- **PROBLEM**
From the entries, copy every line that carries the string "форма".
GIVEN RECORDS START
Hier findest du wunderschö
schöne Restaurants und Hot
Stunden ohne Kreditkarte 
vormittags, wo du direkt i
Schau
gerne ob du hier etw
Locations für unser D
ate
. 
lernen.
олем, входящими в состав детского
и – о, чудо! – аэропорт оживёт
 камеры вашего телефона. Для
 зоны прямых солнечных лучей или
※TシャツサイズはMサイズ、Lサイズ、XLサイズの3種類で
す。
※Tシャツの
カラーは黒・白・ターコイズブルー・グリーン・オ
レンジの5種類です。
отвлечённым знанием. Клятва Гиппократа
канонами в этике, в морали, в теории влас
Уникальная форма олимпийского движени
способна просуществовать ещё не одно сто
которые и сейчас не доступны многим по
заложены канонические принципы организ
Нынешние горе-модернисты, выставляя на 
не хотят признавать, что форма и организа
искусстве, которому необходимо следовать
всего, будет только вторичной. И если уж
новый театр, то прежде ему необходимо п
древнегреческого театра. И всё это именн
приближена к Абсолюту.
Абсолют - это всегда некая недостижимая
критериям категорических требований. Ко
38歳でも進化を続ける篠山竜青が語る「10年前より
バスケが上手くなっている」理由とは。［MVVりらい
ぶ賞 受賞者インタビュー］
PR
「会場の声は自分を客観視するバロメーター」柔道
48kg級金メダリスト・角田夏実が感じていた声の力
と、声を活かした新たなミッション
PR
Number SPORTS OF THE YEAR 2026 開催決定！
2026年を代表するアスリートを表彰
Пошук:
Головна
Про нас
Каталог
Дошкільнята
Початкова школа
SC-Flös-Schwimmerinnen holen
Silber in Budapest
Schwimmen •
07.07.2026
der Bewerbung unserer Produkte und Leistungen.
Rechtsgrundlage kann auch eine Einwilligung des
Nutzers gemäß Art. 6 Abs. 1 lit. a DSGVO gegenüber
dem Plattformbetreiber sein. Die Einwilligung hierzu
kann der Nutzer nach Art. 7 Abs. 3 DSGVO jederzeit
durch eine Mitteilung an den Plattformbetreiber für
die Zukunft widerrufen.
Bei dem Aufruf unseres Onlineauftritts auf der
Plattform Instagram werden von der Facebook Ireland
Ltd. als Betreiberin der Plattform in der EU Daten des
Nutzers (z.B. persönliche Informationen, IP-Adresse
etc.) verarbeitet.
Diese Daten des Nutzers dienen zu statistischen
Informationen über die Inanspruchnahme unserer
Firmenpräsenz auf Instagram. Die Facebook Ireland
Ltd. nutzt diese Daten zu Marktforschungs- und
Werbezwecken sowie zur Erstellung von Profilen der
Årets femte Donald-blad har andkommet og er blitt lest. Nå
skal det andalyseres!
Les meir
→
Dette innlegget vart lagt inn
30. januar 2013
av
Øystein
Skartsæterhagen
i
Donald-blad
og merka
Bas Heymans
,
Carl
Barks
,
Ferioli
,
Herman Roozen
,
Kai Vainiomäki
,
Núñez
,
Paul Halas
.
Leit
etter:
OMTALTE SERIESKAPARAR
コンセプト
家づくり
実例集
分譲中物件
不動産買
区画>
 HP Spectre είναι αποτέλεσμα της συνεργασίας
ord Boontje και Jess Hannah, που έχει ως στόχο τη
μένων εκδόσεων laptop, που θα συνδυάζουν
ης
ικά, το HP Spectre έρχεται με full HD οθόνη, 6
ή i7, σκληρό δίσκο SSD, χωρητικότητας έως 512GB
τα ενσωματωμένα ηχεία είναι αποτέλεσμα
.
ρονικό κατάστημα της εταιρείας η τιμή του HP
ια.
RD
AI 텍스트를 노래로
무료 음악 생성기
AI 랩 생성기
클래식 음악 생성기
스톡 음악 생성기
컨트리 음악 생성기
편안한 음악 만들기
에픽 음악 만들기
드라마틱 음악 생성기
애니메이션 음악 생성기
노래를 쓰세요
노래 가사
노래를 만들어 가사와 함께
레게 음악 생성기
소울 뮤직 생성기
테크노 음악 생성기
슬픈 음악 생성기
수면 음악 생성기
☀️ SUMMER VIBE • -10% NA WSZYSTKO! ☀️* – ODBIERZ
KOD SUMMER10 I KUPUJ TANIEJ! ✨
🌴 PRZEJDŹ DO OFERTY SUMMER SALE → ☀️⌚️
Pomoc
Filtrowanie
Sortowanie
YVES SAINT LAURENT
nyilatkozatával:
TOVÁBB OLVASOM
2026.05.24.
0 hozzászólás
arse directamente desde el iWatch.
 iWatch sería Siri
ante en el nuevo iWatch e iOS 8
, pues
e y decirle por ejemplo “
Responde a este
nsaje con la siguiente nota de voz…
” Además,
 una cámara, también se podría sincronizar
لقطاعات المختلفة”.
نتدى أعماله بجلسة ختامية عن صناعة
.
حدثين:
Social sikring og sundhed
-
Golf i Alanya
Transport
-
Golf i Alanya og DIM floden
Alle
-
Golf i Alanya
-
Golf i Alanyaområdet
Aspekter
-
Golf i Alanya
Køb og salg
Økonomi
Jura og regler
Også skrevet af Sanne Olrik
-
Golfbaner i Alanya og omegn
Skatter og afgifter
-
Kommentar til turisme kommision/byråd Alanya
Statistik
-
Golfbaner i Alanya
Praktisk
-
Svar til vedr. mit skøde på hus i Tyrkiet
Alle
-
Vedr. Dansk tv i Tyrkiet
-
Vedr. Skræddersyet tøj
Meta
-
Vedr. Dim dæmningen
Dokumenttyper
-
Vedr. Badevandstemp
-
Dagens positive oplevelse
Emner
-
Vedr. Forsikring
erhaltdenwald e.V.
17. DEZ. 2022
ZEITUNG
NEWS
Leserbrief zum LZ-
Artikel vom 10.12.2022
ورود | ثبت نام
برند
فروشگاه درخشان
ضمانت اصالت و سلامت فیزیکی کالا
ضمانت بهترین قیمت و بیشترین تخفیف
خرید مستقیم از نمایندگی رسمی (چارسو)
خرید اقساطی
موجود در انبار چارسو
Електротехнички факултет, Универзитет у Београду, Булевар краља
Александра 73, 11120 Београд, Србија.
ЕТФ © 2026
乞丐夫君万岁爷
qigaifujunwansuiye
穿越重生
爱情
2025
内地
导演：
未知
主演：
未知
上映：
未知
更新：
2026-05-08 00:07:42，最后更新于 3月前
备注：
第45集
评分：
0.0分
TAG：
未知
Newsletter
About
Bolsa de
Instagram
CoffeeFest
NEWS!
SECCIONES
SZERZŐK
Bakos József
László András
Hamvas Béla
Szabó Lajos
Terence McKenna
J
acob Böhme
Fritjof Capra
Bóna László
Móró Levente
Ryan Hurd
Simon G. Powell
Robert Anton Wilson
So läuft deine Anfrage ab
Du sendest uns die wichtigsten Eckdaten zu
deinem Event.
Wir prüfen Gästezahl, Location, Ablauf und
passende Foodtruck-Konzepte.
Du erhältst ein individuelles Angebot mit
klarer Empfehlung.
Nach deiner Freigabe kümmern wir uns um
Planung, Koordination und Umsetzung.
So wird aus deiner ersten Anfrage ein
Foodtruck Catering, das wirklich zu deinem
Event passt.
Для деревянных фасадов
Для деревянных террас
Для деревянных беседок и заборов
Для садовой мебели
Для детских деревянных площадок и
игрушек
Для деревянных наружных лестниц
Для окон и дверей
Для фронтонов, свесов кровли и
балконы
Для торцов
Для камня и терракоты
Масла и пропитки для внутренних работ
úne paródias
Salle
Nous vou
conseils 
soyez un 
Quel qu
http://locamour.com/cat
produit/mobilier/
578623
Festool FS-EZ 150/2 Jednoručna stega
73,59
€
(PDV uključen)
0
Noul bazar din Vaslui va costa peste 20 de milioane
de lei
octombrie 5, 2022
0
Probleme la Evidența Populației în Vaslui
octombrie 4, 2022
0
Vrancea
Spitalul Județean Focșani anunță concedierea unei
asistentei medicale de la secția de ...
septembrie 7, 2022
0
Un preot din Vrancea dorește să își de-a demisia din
GIVEN RECORDS END
- **WRITTEN REPLY**
Уникальная форма олимпийского движени
не хотят признавать, что форма и организа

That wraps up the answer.